To deal with such challenges a fairly new approach has been taken. The approach is based on Room Temperature Ionic Liquids (RTIL) utilization as electrolyte in Metal – air batteries research. Among these, one could find Na –and Si – air battery systems. RTILs offer unique properties, while serving as electrolytic media. Among the properties one can count their low vapor pressure, even at considerably elevated temperatures, the high intrinsic ionic conductivity, non-flammability, thermal and chemical stability with considerably large electrochemical windows (in some cases as much as 5 V) what makes them remarkable electrolytes for high-end  electrochemical applications.
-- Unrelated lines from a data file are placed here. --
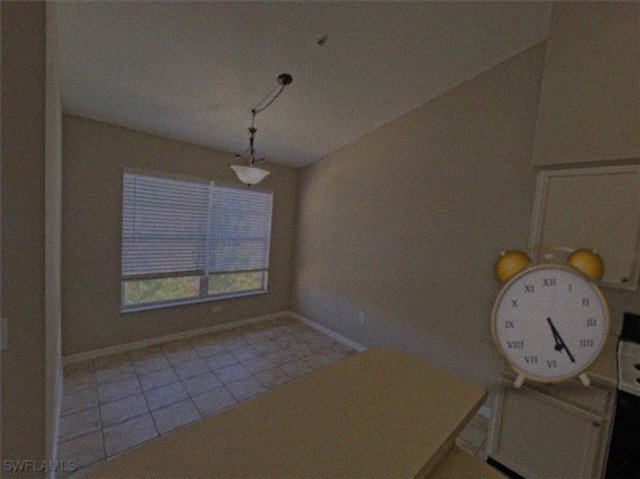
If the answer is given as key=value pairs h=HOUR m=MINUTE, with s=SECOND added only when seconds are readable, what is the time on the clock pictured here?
h=5 m=25
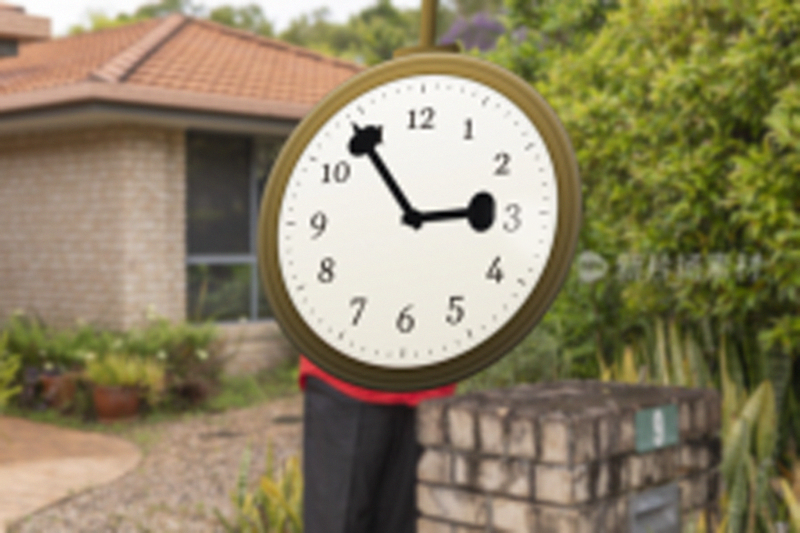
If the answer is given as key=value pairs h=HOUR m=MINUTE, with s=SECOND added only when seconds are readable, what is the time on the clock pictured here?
h=2 m=54
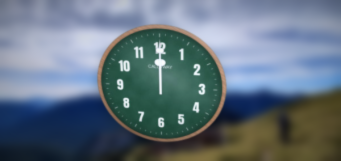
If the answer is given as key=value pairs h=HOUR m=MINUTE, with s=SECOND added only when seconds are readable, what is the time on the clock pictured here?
h=12 m=0
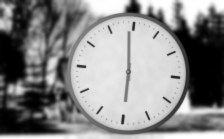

In our recent report[1], a new Al – air battery was presented applying 1-ethyl-3-methylimidazolium oligoflourohydrogenat (EMIm(HF)2.3F) RTIL. The specific conductivity of this exact stoichiometry is 100 mS cm-1 at 298 K, one the highest of all RTIL family, comparable to that of 0.5 M KCl aqueous solution. The presented novel Al – air battery can sustain current densities up to 1.5 mA cm-2, producing capacities above 140 mA h cm-2, and thus utilizing above 70% of the theoretical Al capacity. This is equivalent to outstanding energy densities of 2300 W h kg-1 and 6200 W h L-1.

In the current work a further investigation of the RTIL based Al – air battery is presented. Combining surface characterization with electrochemical experiments, both in half cell and also a full battery discharge, an ongoing progress in the study of this unique battery is shown. One of the main achievements in the study is related to the understanding of the operation voltage drop (deep). Conditions for elimination of this voltage deep were established and will be reported.


[1] D. Gelman, B. Shvartsev, Y. Ein-Eli, J. Mater. Chem. A. 2.47 (2014) 20237-20242.